Work task: Output the line that contains "Use template" and each line after it in the listing, exactly as they appear, through the very last line.

Dataset records:
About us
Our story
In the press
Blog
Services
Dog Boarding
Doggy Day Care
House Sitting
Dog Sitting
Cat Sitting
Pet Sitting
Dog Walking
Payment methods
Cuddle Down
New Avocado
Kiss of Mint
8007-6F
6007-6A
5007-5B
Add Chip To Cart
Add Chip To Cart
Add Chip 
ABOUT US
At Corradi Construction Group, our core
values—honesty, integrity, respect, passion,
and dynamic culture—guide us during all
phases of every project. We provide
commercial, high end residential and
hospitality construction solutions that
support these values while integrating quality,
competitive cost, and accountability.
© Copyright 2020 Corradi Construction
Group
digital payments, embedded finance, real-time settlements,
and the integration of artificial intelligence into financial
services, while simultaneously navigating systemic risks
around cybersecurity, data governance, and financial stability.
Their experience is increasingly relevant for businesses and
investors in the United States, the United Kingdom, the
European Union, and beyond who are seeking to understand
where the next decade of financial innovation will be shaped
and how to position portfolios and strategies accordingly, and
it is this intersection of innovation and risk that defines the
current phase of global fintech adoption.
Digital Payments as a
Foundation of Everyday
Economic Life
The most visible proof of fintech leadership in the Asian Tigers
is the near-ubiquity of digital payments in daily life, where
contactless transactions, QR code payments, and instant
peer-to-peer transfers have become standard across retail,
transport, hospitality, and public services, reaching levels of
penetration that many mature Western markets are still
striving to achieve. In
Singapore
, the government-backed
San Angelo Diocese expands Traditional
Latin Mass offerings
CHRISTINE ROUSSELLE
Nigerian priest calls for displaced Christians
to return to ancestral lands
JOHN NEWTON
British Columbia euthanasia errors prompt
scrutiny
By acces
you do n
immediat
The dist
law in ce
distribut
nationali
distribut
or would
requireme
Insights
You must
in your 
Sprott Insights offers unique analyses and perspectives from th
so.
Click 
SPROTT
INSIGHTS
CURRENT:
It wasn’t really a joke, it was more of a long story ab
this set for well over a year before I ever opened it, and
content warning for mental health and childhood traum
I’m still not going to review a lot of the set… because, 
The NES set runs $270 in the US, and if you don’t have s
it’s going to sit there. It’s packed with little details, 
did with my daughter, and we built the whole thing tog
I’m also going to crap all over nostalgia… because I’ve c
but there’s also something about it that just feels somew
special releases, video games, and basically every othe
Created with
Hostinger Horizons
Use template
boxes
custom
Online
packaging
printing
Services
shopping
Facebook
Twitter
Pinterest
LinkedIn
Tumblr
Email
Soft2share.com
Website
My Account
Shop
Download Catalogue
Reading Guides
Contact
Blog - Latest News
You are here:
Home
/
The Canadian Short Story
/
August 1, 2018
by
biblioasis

Answer to this exercise:
Use template
boxes
custom
Online
packaging
printing
Services
shopping
Facebook
Twitter
Pinterest
LinkedIn
Tumblr
Email
Soft2share.com
Website
My Account
Shop
Download Catalogue
Reading Guides
Contact
Blog - Latest News
You are here:
Home
/
The Canadian Short Story
/
August 1, 2018
by
biblioasis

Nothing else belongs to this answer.